Note: This is a guest post from Dr. Jonathan Sandberg, a professor in FHSS’s School of Family Life. Professor Sandberg is involved in the Marriage and Family Therapy Programs at BYU, a Certified Emotionally Focused Supervisor with the Ottawa Couple and Family Institute, and a licensed marriage and family therapist in Utah.

sandberg, jonathan
Jonathan G. Sandberg, Photo by: Elisa Tittle/BYU Copyright BYU PHOTO 2008 All Rights Reserved

I once heard from a young person something very insightful, a comment like this: “I guess I am just in love with the feeling of being in love.” Yes, feeling deep love from and for another person is a sublime experience. But, it is about the deep, serene, and settled sense of safety and security that comes with mature romantic love I write about today. That type of safety within a couple relationship has a name; it is called “attachment security”. The concept of secure or insecure attachment actually has its roots in parent-child research. John Bowlby (1), and later others (2), proposed that when a child feels a parent is accessible (“I can find you”) and responsive (“you reach out to me and comfort me when I call”), a secure attachment can develop. Accessibility and responsiveness become key attachment behaviors.

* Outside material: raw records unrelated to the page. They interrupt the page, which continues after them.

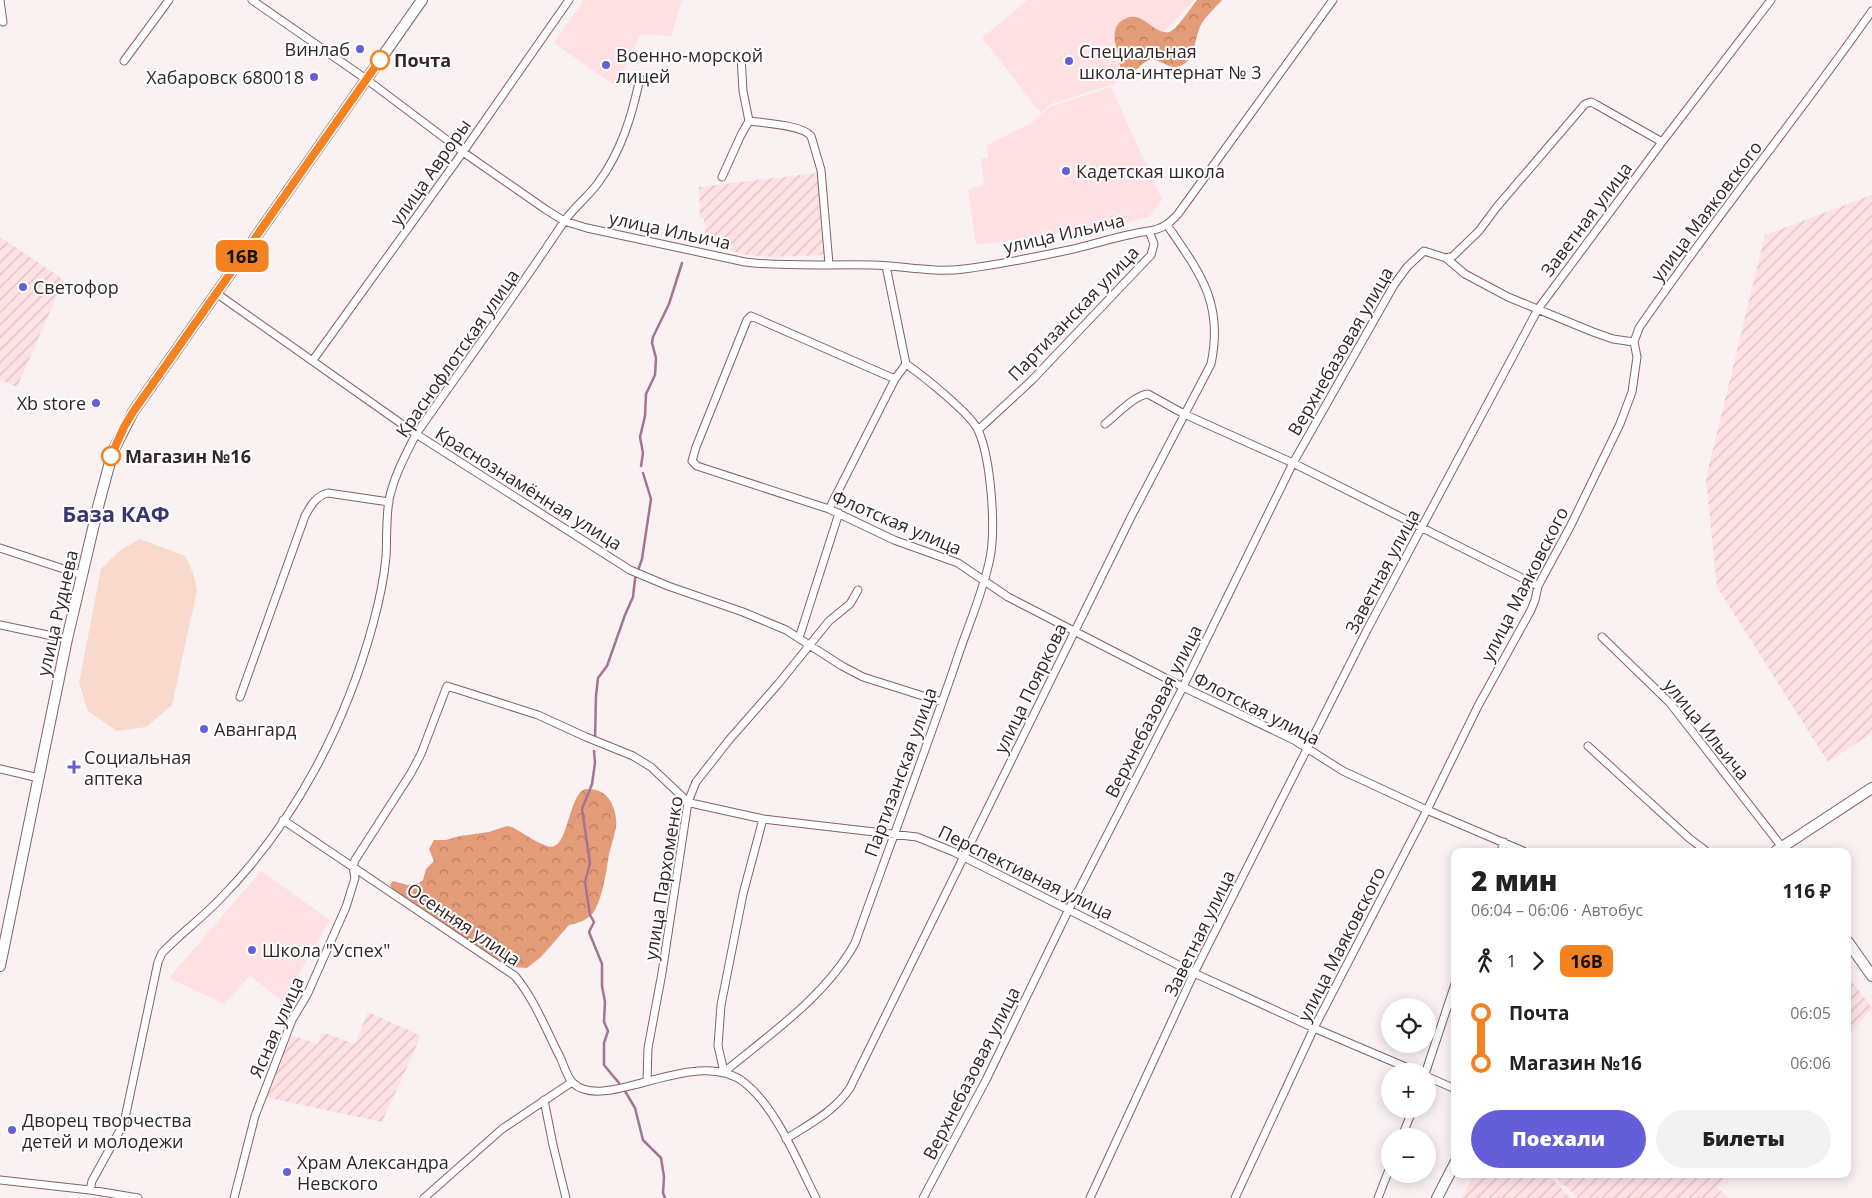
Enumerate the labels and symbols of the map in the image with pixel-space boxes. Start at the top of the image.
place label: Винлаб [285,37,350,61]
place label: Специальная школа-интернат № 3 [1079,39,1262,84]
marker: Винлаб [354,43,366,55]
place label: Военно-морской лицей [616,43,763,88]
place label: Почта [394,48,451,72]
marker: Почта [370,50,390,70]
marker: Специальная школа-интернат № 3 [1063,55,1075,67]
marker: Военно-морской лицей [600,59,612,71]
place label: Хабаровск 680018 [146,65,304,89]
marker: Хабаровск 680018 [308,71,320,83]
street label: улица Авроры [384,114,476,230]
street label: улица Маяковского [1645,136,1767,286]
street label: Заветная улица [1535,157,1637,281]
place label: Кадетская школа [1076,159,1225,183]
marker: Кадетская школа [1060,165,1072,177]
street label: улица Ильича [607,205,733,255]
street label: улица Ильича [1001,207,1127,259]
line badge: 16В [213,240,271,272]
street label: Партизанская улица [1002,240,1144,386]
street label: Верхнебазовая улица [1282,262,1398,440]
street label: Краснофлотская улица [390,264,524,442]
place label: Светофор [33,275,119,299]
marker: Светофор [17,281,29,293]
place label: Xb store [17,391,86,415]
marker: Xb store [90,397,102,409]
street label: Краснознамённая улица [431,421,627,555]
place label: Магазин №16 [125,444,251,468]
marker: Магазин №16 [101,446,121,466]
street label: Флотская улица [829,484,965,560]
district label: База КАФ [62,498,170,528]
street label: улица Маяковского [1475,503,1573,665]
street label: Заветная улица [1339,505,1425,637]
street label: улица Руднева [31,548,83,678]
street label: улица Пояркова [988,619,1072,757]
street label: Верхнебазовая улица [1099,620,1207,802]
street label: Флотская улица [1190,666,1324,750]
street label: улица Ильича [1659,673,1755,785]
street label: Партизанская улица [858,684,942,860]
place label: Авангард [214,717,296,741]
marker: Авангард [198,723,210,735]
place label: Социальная аптека [84,745,191,790]
marker: Социальная аптека [68,761,80,773]
street label: улица Пархоменко [638,794,688,962]
street label: Перспективная улица [935,819,1117,925]
street label: улица Маяковского [1292,863,1390,1025]
street label: Заветная улица [1158,866,1240,1000]
street label: Осенняя улица [403,877,525,971]
place label: Школа "Успех" [262,938,390,962]
marker: Школа "Успех" [246,944,258,956]
street label: Ясная улица [243,973,309,1081]
street label: Верхнебазовая улица [917,982,1025,1164]
place label: Дворец творчества детей и молодежи [22,1108,192,1153]
marker: Дворец творчества детей и молодежи [6,1124,18,1136]
place label: Храм Александра Невского [297,1150,449,1195]
marker: Храм Александра Невского [281,1166,293,1178]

Other researchers have since proposed that a similar process occurs within a romantic relationship (3), namely, when a partner can consistently reach out for and find love and reassurance from her/his spouse, a secure bond of attachment is created. Sue Johnson has described this bonding as engagement (4,5). Accessibility, responsiveness, and engagement are three key attachment behaviors, and when present in a relationship, couples are more likely to feel satisfied and stable in their relationship, as well as communicate more effectively (6).

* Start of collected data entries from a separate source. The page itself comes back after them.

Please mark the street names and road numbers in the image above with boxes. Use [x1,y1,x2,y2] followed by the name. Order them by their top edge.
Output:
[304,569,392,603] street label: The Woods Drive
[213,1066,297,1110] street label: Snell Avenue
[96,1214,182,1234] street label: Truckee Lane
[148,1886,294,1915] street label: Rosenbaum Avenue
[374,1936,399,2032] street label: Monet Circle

How then can a couple promote these key attachment behaviors in their relationship. Permit me to suggest a few do’s and don’ts.

Attachment Do’s and Don’ts

To be more accessible,

DO:

  • answer her/his phone calls
  • schedule and follow through on plans to spend face-to-face time (not facetime) together

DON’T

  • place work, church service, or children above the marriage
  • give too large a portion of your time to hobbies

To be more responsive,

DO:

  • put down or put away all electronic devices when together with your spouse—this appears to be the primary impediment to responsiveness in modern marriages
  • develop good listening skills (look at your partner when s/he is talking to you, validate, etc.)

DON’T

  • ignore or dismiss your partner or her/his feelings
  • give the silent treatment

To be more engaged:

DO

  • be warm and reassuring when your partner is in distress
  • express your commitment to and confidence in your spouse

DON’T

  • criticize or give advice when your partner reaches out to you
  • take over her/his problem, which conveys a message that you think they are not competent
22146076165_539f75c0db_h Man yelling at woman courtesy Flickr InfoWire dk
Photo courtesy of Flickr.

We can all take small steps to increase our accessibility and responsiveness to and engagement with our spouses. These steps can make a difference in our marriage. If you are interested in learning more about attachment and how to create security and safety in your relationship, I suggest you read one or both of Dr. Sue Johnson’s books which are listed below.

What are your thoughts on these do’s and don’ts? What has worked for you in creating attachment security?

  1. 1.Bowlby, J. (1969). Attachment and loss: Vol. 1. Attachment. New York, NY: Basic Books.
  2. Ainsworth, M. D. S. (1973). The development of infant-mother attachment (pp. 1-94). In B. M. Caldwell & H. N. Ricciuti (eds.), Review of child development research (Vol. 3). Chicago, IL: University of Chicago Press.
  3. Feeney, J. A. (2008). Adult romantic attachment: Developments in the study of couple relationships (pp. 456-481). In J. Cassidy & P. R. Shaver (eds.), Handbook of Attachment: Theory, research, and clinical applications. New York, NY: The Guilford Press.
  4. Johnson, Susan. (2008). Hold Me Tight. Little Brown, NY.
  5. Johnson, Susan. (2013). Love Sense. Little Brown, NY.
  6. Sandberg, J. G., Busby, D. M., Johnson, S. M., & Yoshida, K. (2012). The brief accessibility, responsiveness, and engagement (BARE) scale: A tool for measuring attachment behavior in couple relationships. Family Process, 51(4), 512-526.